*** Material to process Section Begins ***

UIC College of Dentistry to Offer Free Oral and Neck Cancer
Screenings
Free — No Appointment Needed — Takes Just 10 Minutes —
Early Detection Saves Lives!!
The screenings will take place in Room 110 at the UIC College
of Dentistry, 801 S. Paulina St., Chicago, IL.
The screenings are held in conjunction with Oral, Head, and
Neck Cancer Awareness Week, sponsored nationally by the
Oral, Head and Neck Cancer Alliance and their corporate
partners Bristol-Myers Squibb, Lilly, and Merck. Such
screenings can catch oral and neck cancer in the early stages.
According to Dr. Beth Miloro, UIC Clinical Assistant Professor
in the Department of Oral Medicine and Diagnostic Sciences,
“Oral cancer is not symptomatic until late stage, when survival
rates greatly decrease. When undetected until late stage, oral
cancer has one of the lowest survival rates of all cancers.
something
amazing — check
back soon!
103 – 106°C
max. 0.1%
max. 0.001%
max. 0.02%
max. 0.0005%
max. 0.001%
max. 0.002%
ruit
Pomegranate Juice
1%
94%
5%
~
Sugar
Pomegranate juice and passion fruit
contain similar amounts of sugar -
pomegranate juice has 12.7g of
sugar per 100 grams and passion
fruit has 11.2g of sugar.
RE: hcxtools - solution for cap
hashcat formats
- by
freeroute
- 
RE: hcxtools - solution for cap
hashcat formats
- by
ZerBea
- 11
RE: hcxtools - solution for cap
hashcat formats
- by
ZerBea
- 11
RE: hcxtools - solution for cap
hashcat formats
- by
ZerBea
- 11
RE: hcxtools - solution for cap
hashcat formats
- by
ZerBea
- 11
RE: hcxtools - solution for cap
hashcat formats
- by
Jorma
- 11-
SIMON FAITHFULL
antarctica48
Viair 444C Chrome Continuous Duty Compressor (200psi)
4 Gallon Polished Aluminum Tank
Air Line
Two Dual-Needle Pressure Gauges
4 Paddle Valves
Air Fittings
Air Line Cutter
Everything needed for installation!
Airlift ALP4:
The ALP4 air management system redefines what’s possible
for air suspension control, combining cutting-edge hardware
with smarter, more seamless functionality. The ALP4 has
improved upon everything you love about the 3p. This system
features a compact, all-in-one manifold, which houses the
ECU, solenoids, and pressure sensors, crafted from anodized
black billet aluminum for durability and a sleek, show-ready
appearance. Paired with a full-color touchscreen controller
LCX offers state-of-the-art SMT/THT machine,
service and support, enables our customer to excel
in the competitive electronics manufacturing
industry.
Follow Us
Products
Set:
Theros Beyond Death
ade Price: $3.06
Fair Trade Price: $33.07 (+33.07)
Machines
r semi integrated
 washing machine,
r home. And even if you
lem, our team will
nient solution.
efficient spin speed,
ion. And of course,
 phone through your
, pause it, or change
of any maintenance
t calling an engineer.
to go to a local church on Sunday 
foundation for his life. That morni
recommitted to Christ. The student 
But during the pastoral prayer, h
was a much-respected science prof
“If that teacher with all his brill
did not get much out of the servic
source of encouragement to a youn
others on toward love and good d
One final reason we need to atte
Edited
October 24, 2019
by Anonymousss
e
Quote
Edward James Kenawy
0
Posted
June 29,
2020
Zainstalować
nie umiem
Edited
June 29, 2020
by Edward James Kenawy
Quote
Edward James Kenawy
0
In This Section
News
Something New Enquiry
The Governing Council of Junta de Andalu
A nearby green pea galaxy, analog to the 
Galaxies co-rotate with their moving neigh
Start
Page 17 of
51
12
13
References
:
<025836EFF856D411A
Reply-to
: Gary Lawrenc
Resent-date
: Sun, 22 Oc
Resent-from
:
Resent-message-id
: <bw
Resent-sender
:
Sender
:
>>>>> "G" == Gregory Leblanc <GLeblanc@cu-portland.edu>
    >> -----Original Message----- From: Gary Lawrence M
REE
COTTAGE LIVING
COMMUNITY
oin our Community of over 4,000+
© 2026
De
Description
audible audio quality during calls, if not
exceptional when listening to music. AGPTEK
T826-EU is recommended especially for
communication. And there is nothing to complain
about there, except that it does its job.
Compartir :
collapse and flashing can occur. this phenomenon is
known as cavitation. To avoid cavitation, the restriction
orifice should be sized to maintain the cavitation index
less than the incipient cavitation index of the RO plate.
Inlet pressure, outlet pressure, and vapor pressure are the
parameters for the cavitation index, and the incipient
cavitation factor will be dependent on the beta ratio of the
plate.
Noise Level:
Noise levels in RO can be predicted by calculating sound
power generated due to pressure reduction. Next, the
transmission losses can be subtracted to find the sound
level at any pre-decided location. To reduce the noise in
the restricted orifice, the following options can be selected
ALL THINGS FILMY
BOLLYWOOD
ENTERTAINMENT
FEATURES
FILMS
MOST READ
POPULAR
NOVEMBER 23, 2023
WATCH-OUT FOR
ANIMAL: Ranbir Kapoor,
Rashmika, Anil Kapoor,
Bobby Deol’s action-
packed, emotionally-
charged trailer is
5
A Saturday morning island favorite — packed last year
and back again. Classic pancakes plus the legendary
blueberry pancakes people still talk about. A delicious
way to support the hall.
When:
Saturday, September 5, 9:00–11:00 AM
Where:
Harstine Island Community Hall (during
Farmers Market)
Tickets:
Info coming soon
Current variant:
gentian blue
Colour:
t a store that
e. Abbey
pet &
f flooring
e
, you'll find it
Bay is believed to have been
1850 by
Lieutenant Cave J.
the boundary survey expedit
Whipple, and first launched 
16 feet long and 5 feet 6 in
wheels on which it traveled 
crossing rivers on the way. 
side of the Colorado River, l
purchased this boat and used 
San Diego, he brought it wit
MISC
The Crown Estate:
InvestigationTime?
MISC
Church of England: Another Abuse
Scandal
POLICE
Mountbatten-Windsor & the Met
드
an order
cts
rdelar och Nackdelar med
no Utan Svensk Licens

*** Material to process Section Ends ***

* [Task objective]:
Copy out the rows line by line, starting from the very first one and ending with the line that contains "ECU, solenoids, and". Include that line.

* [Result for this task]:
UIC College of Dentistry to Offer Free Oral and Neck Cancer
Screenings
Free — No Appointment Needed — Takes Just 10 Minutes —
Early Detection Saves Lives!!
The screenings will take place in Room 110 at the UIC College
of Dentistry, 801 S. Paulina St., Chicago, IL.
The screenings are held in conjunction with Oral, Head, and
Neck Cancer Awareness Week, sponsored nationally by the
Oral, Head and Neck Cancer Alliance and their corporate
partners Bristol-Myers Squibb, Lilly, and Merck. Such
screenings can catch oral and neck cancer in the early stages.
According to Dr. Beth Miloro, UIC Clinical Assistant Professor
in the Department of Oral Medicine and Diagnostic Sciences,
“Oral cancer is not symptomatic until late stage, when survival
rates greatly decrease. When undetected until late stage, oral
cancer has one of the lowest survival rates of all cancers.
something
amazing — check
back soon!
103 – 106°C
max. 0.1%
max. 0.001%
max. 0.02%
max. 0.0005%
max. 0.001%
max. 0.002%
ruit
Pomegranate Juice
1%
94%
5%
~
Sugar
Pomegranate juice and passion fruit
contain similar amounts of sugar -
pomegranate juice has 12.7g of
sugar per 100 grams and passion
fruit has 11.2g of sugar.
RE: hcxtools - solution for cap
hashcat formats
- by
freeroute
- 
RE: hcxtools - solution for cap
hashcat formats
- by
ZerBea
- 11
RE: hcxtools - solution for cap
hashcat formats
- by
ZerBea
- 11
RE: hcxtools - solution for cap
hashcat formats
- by
ZerBea
- 11
RE: hcxtools - solution for cap
hashcat formats
- by
ZerBea
- 11
RE: hcxtools - solution for cap
hashcat formats
- by
Jorma
- 11-
SIMON FAITHFULL
antarctica48
Viair 444C Chrome Continuous Duty Compressor (200psi)
4 Gallon Polished Aluminum Tank
Air Line
Two Dual-Needle Pressure Gauges
4 Paddle Valves
Air Fittings
Air Line Cutter
Everything needed for installation!
Airlift ALP4:
The ALP4 air management system redefines what’s possible
for air suspension control, combining cutting-edge hardware
with smarter, more seamless functionality. The ALP4 has
improved upon everything you love about the 3p. This system
features a compact, all-in-one manifold, which houses the
ECU, solenoids, and pressure sensors, crafted from anodized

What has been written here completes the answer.